A Chief Engineer at Microsoft essentially admits that he and his boys got handed their asses over the weekend and gave us the straight-up scoop on why this was, as Martha Stewart would have told us, a bad, bad thing.

this attack provides yet another example of why the stockpiling of vulnerabilities by governments is such a problem. This is an emerging pattern in 2017. We have seen vulnerabilities stored by the CIA show up on WikiLeaks, and now this vulnerability stolen from the NSA has affected customers around the world. Repeatedly, exploits in the hands of governments have leaked into the public domain and caused widespread damage. An equivalent scenario with conventional weapons would be the U.S. military having some of its Tomahawk missiles stolen.
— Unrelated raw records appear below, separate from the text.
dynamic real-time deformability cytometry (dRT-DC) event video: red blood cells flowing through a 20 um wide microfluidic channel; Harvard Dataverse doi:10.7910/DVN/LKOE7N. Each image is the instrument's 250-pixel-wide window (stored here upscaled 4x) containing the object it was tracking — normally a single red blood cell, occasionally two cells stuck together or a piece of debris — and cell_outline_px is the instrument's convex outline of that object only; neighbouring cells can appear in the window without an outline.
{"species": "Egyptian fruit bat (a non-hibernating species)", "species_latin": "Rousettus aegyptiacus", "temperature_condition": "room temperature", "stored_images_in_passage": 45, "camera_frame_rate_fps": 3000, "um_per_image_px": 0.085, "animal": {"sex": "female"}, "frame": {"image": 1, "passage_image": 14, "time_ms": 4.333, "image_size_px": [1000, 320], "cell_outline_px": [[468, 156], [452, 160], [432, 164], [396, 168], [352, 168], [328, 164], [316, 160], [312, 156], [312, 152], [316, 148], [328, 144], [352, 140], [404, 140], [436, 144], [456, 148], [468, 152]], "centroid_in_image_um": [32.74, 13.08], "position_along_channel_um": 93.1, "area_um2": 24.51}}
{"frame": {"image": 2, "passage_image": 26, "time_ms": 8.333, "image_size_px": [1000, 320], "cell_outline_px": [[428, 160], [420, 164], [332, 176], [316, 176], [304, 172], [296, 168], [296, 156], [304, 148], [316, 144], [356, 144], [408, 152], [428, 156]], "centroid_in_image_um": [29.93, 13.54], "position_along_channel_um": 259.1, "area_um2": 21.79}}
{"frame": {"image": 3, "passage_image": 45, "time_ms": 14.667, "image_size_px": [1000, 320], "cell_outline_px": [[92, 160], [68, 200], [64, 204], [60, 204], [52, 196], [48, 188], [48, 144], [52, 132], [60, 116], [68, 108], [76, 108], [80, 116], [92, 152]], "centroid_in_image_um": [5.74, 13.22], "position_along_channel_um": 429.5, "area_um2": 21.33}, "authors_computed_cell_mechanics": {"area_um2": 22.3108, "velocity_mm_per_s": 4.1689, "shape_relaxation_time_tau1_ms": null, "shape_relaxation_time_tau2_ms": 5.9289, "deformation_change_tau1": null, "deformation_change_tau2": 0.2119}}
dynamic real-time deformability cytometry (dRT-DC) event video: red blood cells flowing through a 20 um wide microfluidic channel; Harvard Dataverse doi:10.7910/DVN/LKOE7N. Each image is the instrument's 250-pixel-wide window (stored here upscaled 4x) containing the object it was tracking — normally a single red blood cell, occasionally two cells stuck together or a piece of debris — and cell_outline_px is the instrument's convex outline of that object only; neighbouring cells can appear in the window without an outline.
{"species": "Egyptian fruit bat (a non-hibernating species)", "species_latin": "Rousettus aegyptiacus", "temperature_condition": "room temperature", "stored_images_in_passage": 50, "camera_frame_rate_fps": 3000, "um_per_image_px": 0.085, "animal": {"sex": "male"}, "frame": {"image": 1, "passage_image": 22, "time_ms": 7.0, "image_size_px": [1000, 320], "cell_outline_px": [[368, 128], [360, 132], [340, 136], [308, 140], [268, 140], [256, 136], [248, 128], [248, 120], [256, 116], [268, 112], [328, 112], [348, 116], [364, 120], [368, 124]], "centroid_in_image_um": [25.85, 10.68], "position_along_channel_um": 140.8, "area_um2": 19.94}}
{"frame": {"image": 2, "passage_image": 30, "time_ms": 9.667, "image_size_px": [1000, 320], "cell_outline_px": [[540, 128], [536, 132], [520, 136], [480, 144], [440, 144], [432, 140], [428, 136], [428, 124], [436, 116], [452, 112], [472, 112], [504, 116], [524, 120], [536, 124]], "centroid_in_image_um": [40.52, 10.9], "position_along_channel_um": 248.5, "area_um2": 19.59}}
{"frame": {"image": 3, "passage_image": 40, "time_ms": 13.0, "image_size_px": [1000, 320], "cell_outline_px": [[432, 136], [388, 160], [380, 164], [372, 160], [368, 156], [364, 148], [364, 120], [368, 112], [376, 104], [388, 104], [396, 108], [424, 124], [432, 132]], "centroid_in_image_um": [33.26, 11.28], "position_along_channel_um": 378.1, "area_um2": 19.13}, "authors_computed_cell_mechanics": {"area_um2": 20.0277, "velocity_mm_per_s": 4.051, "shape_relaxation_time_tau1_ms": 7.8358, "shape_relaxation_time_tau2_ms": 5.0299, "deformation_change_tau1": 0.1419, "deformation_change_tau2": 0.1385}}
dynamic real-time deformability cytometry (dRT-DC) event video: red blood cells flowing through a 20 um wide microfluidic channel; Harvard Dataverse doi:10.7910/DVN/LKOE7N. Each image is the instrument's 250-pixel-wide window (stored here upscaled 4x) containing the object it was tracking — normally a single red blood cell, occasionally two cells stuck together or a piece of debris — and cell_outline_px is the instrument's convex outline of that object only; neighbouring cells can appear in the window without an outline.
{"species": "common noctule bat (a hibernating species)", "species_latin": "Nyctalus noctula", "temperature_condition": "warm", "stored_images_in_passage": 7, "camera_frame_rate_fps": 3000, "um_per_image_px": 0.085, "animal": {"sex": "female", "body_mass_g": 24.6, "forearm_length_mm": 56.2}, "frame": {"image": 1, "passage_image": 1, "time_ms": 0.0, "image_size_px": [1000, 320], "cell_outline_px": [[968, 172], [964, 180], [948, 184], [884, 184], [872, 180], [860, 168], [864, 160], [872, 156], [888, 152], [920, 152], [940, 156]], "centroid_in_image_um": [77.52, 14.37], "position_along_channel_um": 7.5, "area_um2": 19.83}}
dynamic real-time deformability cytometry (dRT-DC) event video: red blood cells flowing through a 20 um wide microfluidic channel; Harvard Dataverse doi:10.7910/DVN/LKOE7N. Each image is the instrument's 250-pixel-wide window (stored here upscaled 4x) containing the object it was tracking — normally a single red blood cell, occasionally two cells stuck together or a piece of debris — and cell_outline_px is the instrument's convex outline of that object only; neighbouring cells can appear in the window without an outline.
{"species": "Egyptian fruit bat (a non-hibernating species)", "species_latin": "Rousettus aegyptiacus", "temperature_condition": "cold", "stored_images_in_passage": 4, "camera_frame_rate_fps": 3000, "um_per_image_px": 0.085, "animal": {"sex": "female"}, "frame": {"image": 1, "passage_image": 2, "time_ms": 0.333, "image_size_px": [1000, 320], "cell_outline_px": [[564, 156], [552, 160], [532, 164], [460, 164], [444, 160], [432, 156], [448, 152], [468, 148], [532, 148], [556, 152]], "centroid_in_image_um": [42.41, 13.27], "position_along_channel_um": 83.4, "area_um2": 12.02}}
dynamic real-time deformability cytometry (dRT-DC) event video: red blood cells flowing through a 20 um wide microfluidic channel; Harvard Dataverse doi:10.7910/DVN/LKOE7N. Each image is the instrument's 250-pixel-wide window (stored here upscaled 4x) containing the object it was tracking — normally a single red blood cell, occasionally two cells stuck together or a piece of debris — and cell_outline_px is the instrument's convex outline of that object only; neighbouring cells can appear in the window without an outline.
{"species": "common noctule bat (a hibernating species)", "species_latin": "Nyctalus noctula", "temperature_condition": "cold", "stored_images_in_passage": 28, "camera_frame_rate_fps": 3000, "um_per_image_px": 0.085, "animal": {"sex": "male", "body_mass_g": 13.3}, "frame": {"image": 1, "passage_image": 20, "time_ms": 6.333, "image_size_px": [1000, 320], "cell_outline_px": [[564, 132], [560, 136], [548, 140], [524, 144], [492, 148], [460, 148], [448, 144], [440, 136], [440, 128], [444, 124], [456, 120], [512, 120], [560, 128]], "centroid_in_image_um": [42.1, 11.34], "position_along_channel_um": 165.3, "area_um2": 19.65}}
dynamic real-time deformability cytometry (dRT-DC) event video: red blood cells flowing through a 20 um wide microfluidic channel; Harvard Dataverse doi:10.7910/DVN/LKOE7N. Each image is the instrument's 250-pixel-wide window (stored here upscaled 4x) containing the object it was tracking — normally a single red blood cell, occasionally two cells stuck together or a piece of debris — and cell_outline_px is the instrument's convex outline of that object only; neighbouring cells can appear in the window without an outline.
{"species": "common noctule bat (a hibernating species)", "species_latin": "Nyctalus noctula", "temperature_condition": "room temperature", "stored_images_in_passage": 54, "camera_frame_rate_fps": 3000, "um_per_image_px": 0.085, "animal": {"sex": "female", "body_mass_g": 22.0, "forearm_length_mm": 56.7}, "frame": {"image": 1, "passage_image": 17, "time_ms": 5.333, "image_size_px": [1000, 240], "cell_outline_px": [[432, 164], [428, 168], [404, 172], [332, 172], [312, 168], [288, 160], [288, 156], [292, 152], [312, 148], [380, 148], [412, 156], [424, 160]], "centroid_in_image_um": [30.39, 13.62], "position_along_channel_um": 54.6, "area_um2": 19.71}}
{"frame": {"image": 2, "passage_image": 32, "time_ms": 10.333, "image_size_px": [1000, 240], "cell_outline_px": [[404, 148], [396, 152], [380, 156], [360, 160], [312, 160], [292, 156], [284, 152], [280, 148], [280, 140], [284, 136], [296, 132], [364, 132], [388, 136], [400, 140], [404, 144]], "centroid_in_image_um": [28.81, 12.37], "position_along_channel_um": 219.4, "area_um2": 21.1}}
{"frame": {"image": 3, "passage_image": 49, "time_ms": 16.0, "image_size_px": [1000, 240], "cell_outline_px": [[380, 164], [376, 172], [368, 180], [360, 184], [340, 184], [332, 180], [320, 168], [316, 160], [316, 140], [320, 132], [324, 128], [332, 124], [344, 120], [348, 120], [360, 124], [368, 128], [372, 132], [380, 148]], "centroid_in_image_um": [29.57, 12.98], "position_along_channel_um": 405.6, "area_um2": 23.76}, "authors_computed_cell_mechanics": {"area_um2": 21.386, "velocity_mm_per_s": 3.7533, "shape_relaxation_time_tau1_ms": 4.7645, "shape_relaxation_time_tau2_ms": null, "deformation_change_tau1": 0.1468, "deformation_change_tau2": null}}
And this most recent attack represents a completely unintended but disconcerting link between the two most serious forms of cybersecurity threats in the world today – nation-state action and organized criminal action.

We would appreciate the assurance of believing our government was a little more trustworthy than Kim Jung Il with a handful of nukes. I’m not as convinced this morning as I was last Thursday. In all honesty; I wasn’t particularly sold on the proposition last Thursday. So everybody, your’s truly included, who ever accused Julian Assange of being a bad man should be clearly convinced that Wikileaks was an ethical hack. We are just beginning to see what the scumbags who know how to hack are capable of. The NSA has forgotten that Col. Flagg is out there. Time and destiny will not. Amerika’s demise could be a massive own goal worthy of an old Stephen King novel. Small wonder that Vladimir Putin laughs at us this morning.

* — Thank God it was digital. I’d much rather have a sick I-Phone than a sick me.
** — This was well before ¡HILLARY! learned that she couldn’t trust him either.